Mitchell did admit that at times he forgets how many factors and how complicated it is to do what they do, and most of the accolades go to his staff.
“We’ve got a team that’s been doing it for so long that it feels like just a normal day’s work,” said Mitchell, “but there’s actually a lot that goes into it.”
The majority of REK’s freight is brand new farm and construction equipment. Using double drop RGN trailers, as well as flatbeds and step decks, REK hauls across North America, moving machinery weighing up to 60,000lbs and stretching to 12 feet wide.
And though experience helps, it’s not easy to move such large pieces safely and efficiently.
“The foundation for us starts with having some really high quality people and high quality equipment – spec’ing the right trucks and trailers,” Mitchell explained.
“Our team has to constantly be aware of travel restrictions, permit requirements, permit restrictions, and making sure we are doing the job safely, whether that’s during the loading and unloading process, or traveling down the highway.”
One of the primary points of concern when hauling this type of equipment is load securement, particularly when the freight is
“We need to safely keep the product on the trailer and deliver it to the customer without a single scratch,” said Mitchell. “This is very different than hauling other product or even used machinery. There are basic fundamentals and rules around load securement, but you just can’t predict everything a driver might see, so you teach the fundamentals and then rely on the driver to problem solve when they’re on the road.”
Planning ahead is also an important facet of REK’s operations, and it doesn’t come easy.
Mitchell said being able to plan a set of weekly trips for their drivers and have them home for the weekend for a chance to reset is challenging, but it’s also how REK sets itself apart from the competition.

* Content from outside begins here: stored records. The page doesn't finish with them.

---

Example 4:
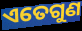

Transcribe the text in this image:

ଏତେଗୁଣ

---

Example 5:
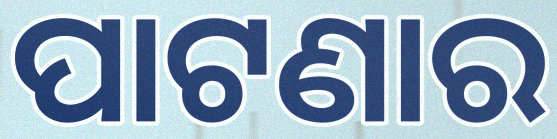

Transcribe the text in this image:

ପାଟଣାର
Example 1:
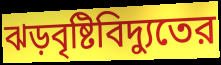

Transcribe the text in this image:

ঝড়বৃষ্টিবিদ্যুতের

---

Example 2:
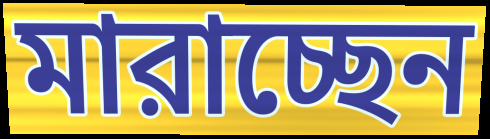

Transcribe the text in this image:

মারাচ্ছেন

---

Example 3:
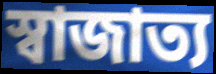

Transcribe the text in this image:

স্বাজাত্য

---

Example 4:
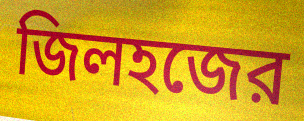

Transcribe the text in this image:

জিলহজের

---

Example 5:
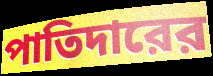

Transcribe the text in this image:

পাতিদারের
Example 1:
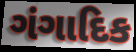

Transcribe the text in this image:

ગંગાદિક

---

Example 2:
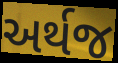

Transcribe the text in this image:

અર્થજ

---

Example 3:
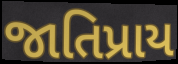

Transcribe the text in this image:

જાતિપ્રાય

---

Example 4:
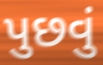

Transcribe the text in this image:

પુછવું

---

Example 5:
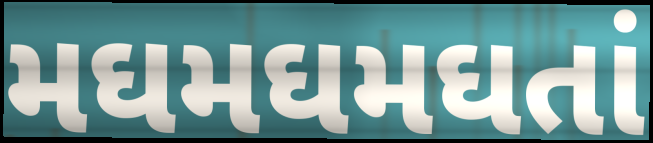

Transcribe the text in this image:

મઘમઘમઘતાં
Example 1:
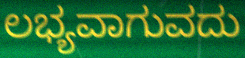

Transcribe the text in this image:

ಲಭ್ಯವಾಗುವದು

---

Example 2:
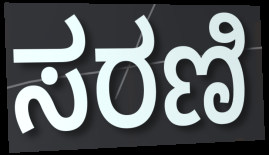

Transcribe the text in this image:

ಸರಣಿ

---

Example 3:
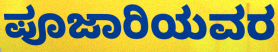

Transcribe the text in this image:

ಪೂಜಾರಿಯವರ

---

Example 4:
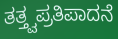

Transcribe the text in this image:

ತತ್ತ್ವಪ್ರತಿಪಾದನೆ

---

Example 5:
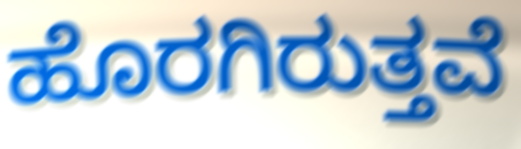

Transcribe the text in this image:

ಹೊರಗಿರುತ್ತವೆ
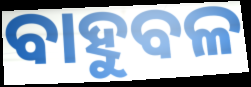
ବାହୁବଳ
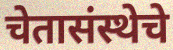
चेतासंस्थेचे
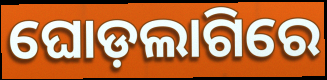
ଘୋଡ଼ଲାଗିରେ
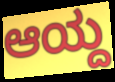
ಆಯ್ದ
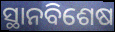
ସ୍ଥାନବିଶେଷ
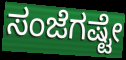
ಸಂಜೆಗಷ್ಟೇ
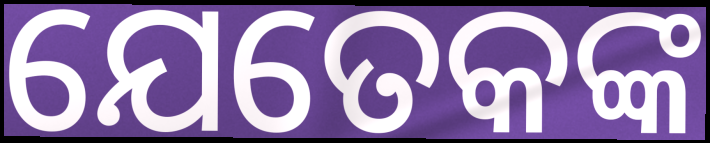
ଯେତେକଙ୍କ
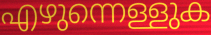
എഴുന്നെള്ളുക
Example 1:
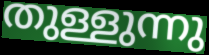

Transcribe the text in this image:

തുള്ളുന്നു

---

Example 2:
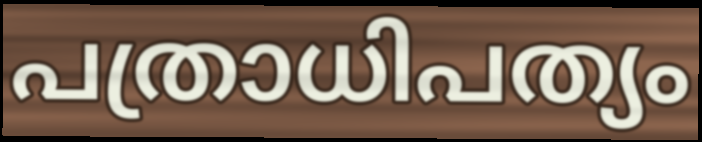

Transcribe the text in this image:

പത്രാധിപത്യം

“We are incredibly proactive in our planning, to the point where I’ve seen situations where every driver in our fleet has two and three full round-trips pre-planned for them,” Mitchell said. “In some cases drivers have four or five reloads planned and know what they’re doing two weeks in advance.”

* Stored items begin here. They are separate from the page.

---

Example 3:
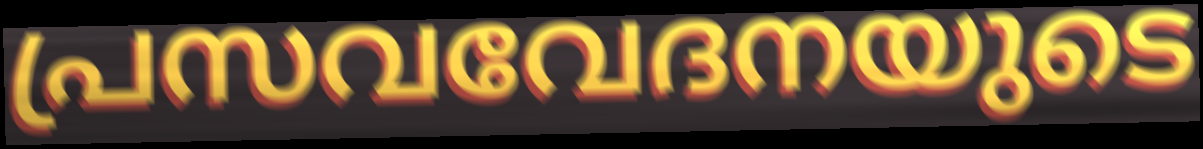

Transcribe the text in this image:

പ്രസവവേദനയുടെ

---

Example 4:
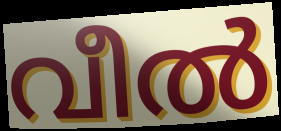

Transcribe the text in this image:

വീൽ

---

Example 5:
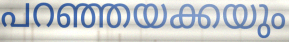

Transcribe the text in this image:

പറഞ്ഞയക്കയും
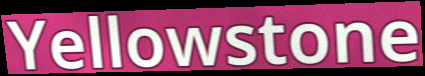
Yellowstone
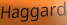
Haggard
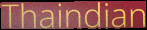
Thaindian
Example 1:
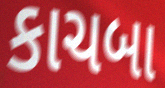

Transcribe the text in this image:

કાચબા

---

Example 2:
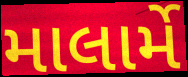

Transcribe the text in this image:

માલાર્મે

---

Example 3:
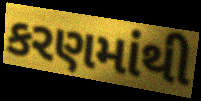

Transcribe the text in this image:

કરણમાંથી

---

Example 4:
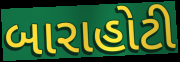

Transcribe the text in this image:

બારાહોટી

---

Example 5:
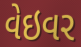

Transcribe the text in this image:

વેઇવર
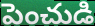
పెంచుడి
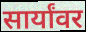
सार्यांवर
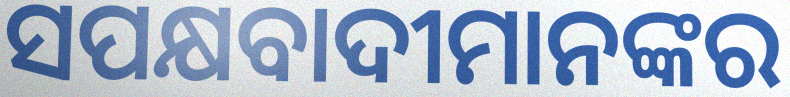
ସପକ୍ଷବାଦୀମାନଙ୍କର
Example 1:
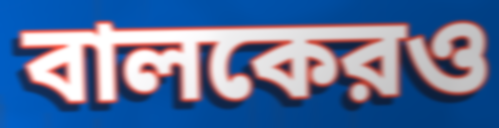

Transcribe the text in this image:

বালকেরও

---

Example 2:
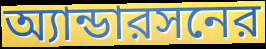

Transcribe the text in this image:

অ্যান্ডারসনের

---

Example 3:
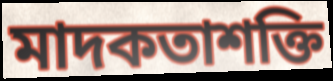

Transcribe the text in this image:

মাদকতাশক্তি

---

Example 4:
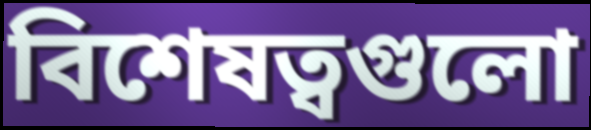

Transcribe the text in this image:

বিশেষত্বগুলো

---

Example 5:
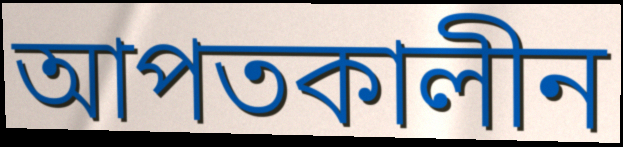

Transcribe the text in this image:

আপতকালীন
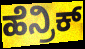
ಹೆನ್ರಿಕ್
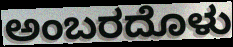
ಅಂಬರದೊಳು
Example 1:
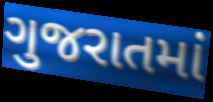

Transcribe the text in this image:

ગુજરાતમાં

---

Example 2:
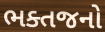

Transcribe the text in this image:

ભક્તજનો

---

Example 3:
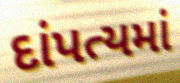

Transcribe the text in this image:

દાંપત્યમાં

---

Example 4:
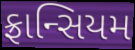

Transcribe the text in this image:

ફ્રાન્સિયમ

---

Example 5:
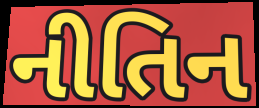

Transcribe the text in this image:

નીતિન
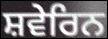
ਸ਼ਵੇਰਿਨ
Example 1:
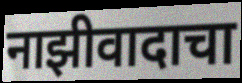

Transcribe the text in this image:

नाझीवादाचा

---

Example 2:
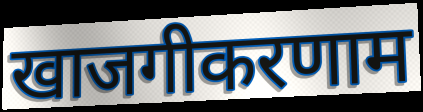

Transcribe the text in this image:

खाजगीकरणाम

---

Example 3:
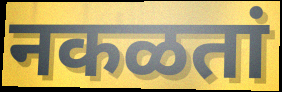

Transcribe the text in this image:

नकळतां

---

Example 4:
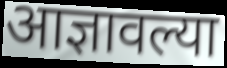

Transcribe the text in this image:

आज्ञावल्या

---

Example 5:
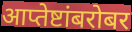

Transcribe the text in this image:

आप्तेष्टांबरोबर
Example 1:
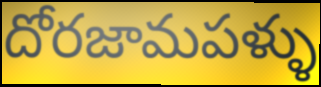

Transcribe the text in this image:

దోరజామపళ్ళు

Even Mitchell has questioned the attention to detail when it comes to his company’s obsession with planning, but in the end it’s about maximizing a driver’s time.
“Sometimes I wonder whether it’s even productive to plan that far ahead, but it allows us to maximize every spare hour for our drivers and I know they really appreciate it,” he said. “It’s pretty rare that a driver leaves the yard without knowing what they’re doing next.”
Mitchell’s attention to detail is something he learned from his father, Dennis Mitchell, who started the company in 1997 with just a handful of trucks.
With nearly 20 power units today, Ryan continues to employ the same core principles his father did.
There are of course differences with how a carrier operates in 2018 compared to the mid-’90s, one of which, Ryan said, is the level of transparency he has brought to REK, and how he has made those principles more public.
“We are very calculated about considering a new hire and their consistency with our values, same when managing people,” Ryan said. “Everyone has their own management style, and I just prefer to lay it all on the table right from the start to set expectations and make sure there is extreme clarity around the attitude and character that we are trying to maintain.”
One industry issue Ryan has laid an opinion on the table is the need to have every driver and carrier on a level playing field.
Not going so far as to advocate for further regulations, Ryan said the rules and expectations for carriers are clear, and they need to be followed.
“It’s time to enforce the rules properly, consistently, and as often as possible,” he said. “I don’t think the government holds carriers accountable nearly enough, so it creates incentive to compete by cutting corners.”
Ryan feels carriers need to better follow the rules when it comes to hiring new drivers, hours-of-service compliance, and safety regulations.
“Carriers can choose to completely ignore those rules and get away with it for far too long before they see any real consequences,” said Ryan. “If we invested in better enforcement it will naturally weed out the unsafe drivers, and it will allow quality carriers to charge appropriately for doing the job in accordance with the rules that have been laid out.”
Electronic logging devices are one way, according to Ryan, to level the playing field, but the rules must be enforced for any new technology to work.
This type of approach, as well as a progressive attitude of the future, has helped make REK a success.
“Ultimately, we need to adapt to how our customers’ business models change,” Ryan said, “and that could look entirely different with the growing viability of technologies like 3D printing, virtual reality, and autonomous vehicles.”
Even with all that is on his plate, Ryan maintains his humble outlook of the work REK Express achieves daily, and how to continue steering the ship forward.
“I’m a strong believer that in times where there are major changes and uncertainty, the basic foundational pieces of running a business are more important than ever,” he said. “Having a team of people that are engaged enough to care deeply about serving customers, and staying extremely committed to integrity, honesty, and treating people with respect.”